AEVE ENDING






もうすぐだよ。

もうすぐ、復讐が始まるんだから。


───もうすぐだよ…。





『だから待っていて、僕らの神様』

真っ白だ。
なにも見えないし、なにも聞こえない。

光が溢れているからじゃ、ない。
これは、全ての色が削ぎ落とされて、だから、真っ白。


───なにも見えない。



『…もうすぐだよ』

神経を駆け巡る声は歓びに打ち震えている。

―――この声は。


(…り、)

なんて不愉快だろう。
人の頭の中を勝手に踏み荒らすなんて、酷く。

『もうすぐだよ、神様』

うるさい。


(ひばり)

あぁ、もう。







「…雲雀」

真っ白な世界が急速に狭まっていって、弾けた。

瞼を開ければ、見慣れたようで見慣れない間抜けな顔。
薄闇に光る傷んだ髪の光沢が、未だ醒めきらない眼に痛かった。


「なに、してるの」

いつもより掠れた自分の声。
夢の名残だ。

「…魘されてたよ」

雲雀の顔を覗きこんでいた倫子がほっとしたように息を吐く。

その吐息が、唇を掠めた。


「誰が」
「お前がだよ」

ぱしりと額を叩かれた。
大した痛みもない。

(……度胸だけは認めるよ。僕に手をあげるのは君くらいだ)

微かに朦朧とする意識下で、口に出しているのかいないのかすら判断しかねた。

「やな夢?」

倫子はなにを思ったのか、ベッド脇に腰掛けて雲雀を宥めようとする。
伸ばされた手を払いのけなかったのは、きっとまだ寝ぼけていたからだ―――そうに違いない。

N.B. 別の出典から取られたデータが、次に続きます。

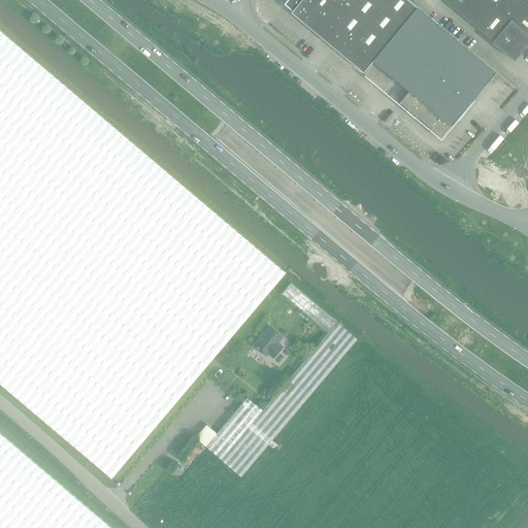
[(320,36),(322,37),(352,0),(286,0),(284,3),(321,35),(320,36)]
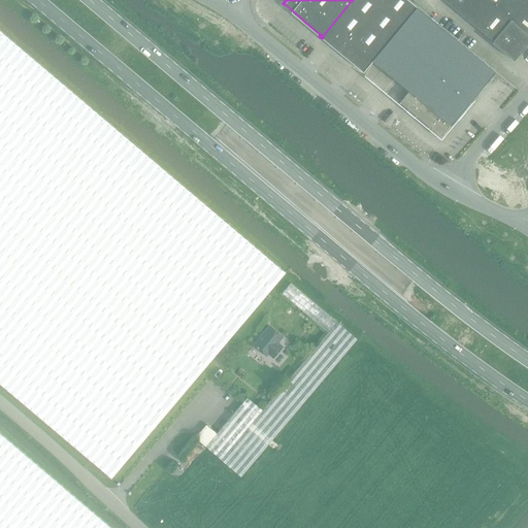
[(417,7),(408,0),(352,0),(322,37),(363,72),(372,60),(417,7)]
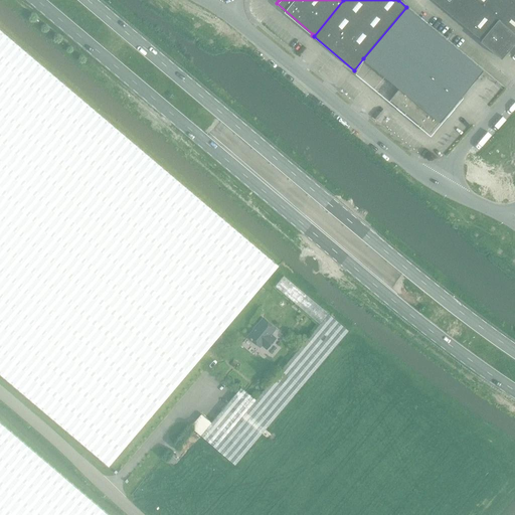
[(514,0),(433,0),(501,56),(514,39),(514,0)]
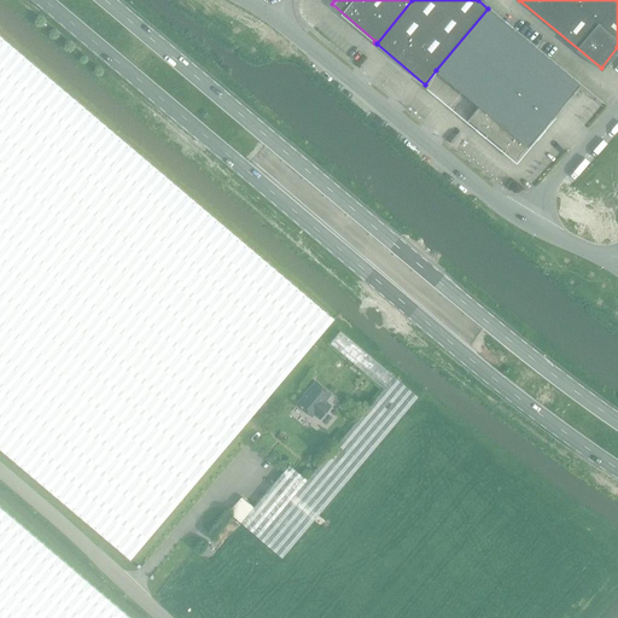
[(579,85),(488,9),(436,70),(478,106),(467,120),(516,159),(536,134),(537,134),(579,85)]
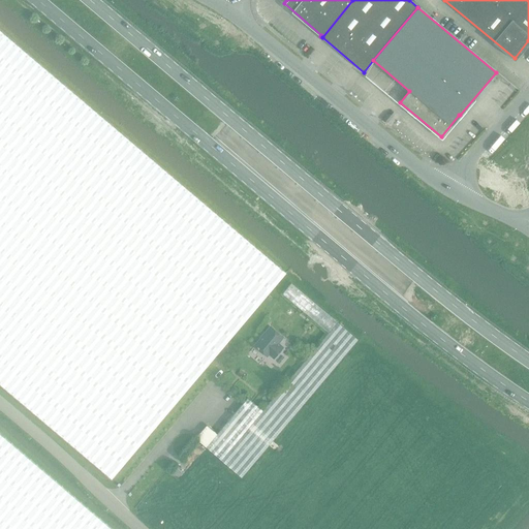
[(0,384),(18,400),(112,479),(286,273),(0,30),(0,384)]
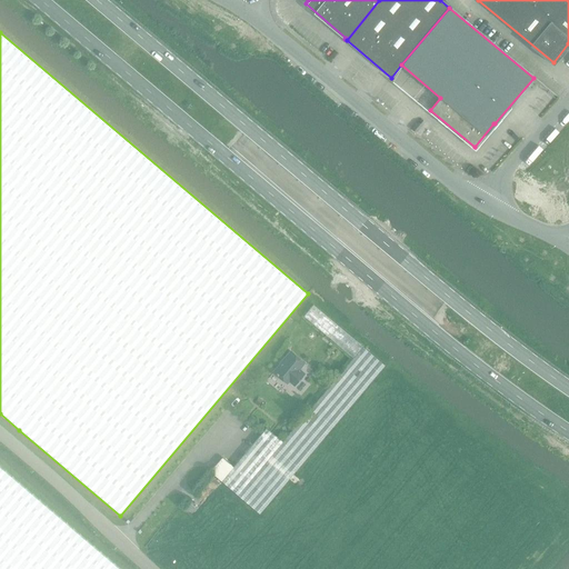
[(282,441),(238,495),(260,513),(293,475),(385,366),(385,365),(312,305),(303,317),(353,358),(313,405),(282,441)]
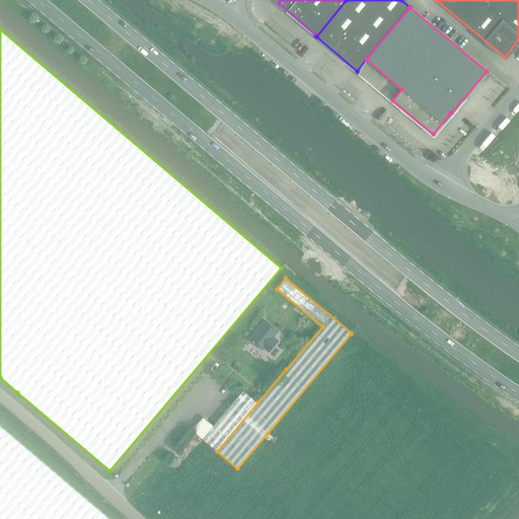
[(269,352),(278,341),(273,337),(278,331),(266,320),(249,339),(263,350),(264,348),(269,352)]
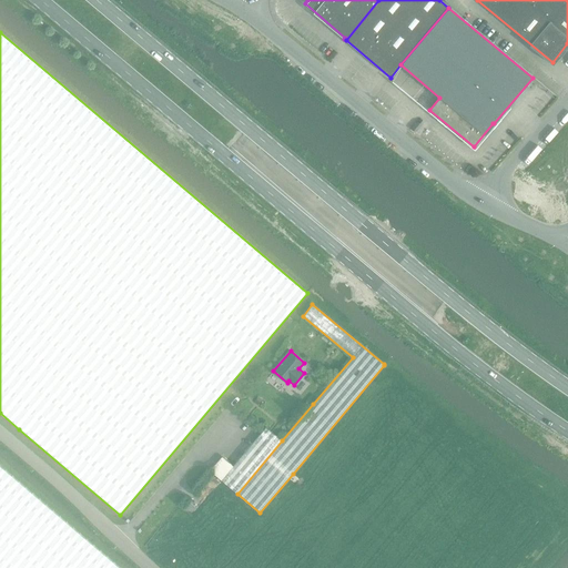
[(244,372),(240,378),(245,383),(250,377),(244,372)]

額の髪を掻き分けるその指は期待外れに暖かく不快だったが、妙に丁寧に撫でるから拒否する気も起きない。

「夢というより、荒らされた」

雲雀の言葉に、倫子は小さく頷く。

「…さっきまで同じ夢を見てたよ。多分、あんたに同調しちゃったんだろうけど」

そう言って笑う彼女の顔は妙に意味深で、それが何故か、気に障った。